The May long-weekend was the first test to see how well she could travel with us. I did a lot of research online to see what we could do for one weekend with the dog.  My husband was away on a course, so I would be picking him up on the way.

We decided that the Bruce Peninsula would be a great option. Hiking, camping and relaxing for a long weekend would work well as a first trip.  We didn’t have our camping gear readily available, and since DH was at school, we decided to do it in some form of luxury.  We ended up staying at the KOA in Owen Sound, owned and run by a lovely German couple.  We rented a small “Kabin” with a double and bunk bed and brought along Loki’s bed and food.

Loki made friends with everyone, and we were amazed at how well behaved she was when kids went running past our site or other dogs started barking. Lucky for us, we don’t have a “barker”!


Loki resting in the shade after a long hike!

There were a lot of sections of the trail nearby for hiking, so we spent our days away from the campsite, exploring nature.


Hiking the Bruce Trail

Loki got her first experience with water (she was born in July last year and too young to learn to swim before it got cold); we let her play in a stream, and then on the second day at Kincardine, a dog-friendly beach.  The water in Lake Huron was still very cold, so the swimming part would have to wait until later.  Loki just didn’t like it at all.

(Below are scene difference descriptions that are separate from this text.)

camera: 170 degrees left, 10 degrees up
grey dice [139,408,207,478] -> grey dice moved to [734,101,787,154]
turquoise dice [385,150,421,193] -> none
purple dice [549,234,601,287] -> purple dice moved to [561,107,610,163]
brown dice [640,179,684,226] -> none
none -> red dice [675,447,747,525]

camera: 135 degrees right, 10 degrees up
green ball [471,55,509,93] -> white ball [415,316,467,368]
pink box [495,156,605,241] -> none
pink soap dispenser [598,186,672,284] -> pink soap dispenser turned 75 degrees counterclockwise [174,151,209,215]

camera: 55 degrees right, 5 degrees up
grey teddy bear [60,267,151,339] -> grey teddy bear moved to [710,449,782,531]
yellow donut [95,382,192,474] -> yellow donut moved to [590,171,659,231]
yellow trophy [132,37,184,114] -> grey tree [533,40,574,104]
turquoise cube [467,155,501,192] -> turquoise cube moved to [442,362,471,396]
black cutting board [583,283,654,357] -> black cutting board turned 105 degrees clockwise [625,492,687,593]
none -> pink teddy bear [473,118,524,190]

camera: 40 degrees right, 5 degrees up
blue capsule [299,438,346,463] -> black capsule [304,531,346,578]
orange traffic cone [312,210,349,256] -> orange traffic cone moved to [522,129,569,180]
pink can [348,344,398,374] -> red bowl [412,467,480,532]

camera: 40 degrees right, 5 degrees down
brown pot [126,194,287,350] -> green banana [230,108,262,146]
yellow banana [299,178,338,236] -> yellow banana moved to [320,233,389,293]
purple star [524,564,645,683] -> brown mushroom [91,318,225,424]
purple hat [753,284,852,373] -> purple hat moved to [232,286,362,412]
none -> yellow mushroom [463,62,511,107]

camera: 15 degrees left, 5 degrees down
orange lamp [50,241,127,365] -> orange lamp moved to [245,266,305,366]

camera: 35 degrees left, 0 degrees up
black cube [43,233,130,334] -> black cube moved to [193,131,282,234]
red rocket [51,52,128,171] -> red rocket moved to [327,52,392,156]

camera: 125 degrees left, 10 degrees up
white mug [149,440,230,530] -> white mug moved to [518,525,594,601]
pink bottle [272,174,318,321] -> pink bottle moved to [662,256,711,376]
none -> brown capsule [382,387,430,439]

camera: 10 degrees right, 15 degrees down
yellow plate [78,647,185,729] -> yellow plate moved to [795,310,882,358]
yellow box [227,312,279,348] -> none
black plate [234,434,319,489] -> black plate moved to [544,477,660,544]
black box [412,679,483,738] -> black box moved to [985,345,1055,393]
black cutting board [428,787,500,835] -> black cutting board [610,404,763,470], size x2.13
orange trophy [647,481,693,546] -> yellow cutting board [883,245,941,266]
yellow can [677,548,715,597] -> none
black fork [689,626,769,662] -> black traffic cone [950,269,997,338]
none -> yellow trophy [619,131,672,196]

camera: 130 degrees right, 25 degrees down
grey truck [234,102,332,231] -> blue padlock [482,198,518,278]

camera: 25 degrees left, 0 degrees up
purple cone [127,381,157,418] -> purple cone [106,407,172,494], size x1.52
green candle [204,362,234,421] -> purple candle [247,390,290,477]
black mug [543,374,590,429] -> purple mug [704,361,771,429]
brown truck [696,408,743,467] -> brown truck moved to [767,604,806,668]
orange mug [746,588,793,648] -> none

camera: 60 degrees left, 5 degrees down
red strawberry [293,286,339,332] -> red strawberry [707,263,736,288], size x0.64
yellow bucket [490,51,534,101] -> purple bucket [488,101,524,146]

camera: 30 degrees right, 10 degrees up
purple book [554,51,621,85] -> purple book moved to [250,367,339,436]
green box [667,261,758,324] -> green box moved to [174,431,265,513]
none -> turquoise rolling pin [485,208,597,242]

Loki playing in the stream.


Not liking the cold water so much.

We cooked on the firepit in the campground and spent the evenings drinking beer, sitting outside, and chatting with neighbours.  The cabins were great for us. Loki’s bed fit nicely in the corner and after each day’s activities, she was out like a light!  It was a great first experience travelling with her and now we’ll have to find some other ways to bring her along.  Next time, we’d like to do some hiking camping with our tent and sleeping bags and bring the dog along.  After a full day of hiking, our normally rambunctious Siberian Husky is pretty subdued! We thought about Algonquin Park and do some real hike-camping, but DH is worried about wild animals and how she might fare in a tent.

It was a great weekend.  We got to spend our time outdoors, and got to bring the dog along.  We don’t feel comfortable staying in hotels with a dog, and know that many don’t even allow them to begin with.

I think Loki was the most pooped after the whole weekend and she completely crashed on the 6 hour drive back to Ottawa!


One pooped puppy!

I hope to do this much more often in the future.  It makes for an inexpensive vacation, and the whole family gets to come along! Does anyone have any great resources for travelling with pets?  I’ve found a few websites that list “pet-friendly” hotels/motels/parks etc, but I’d be interested in knowing how others fare.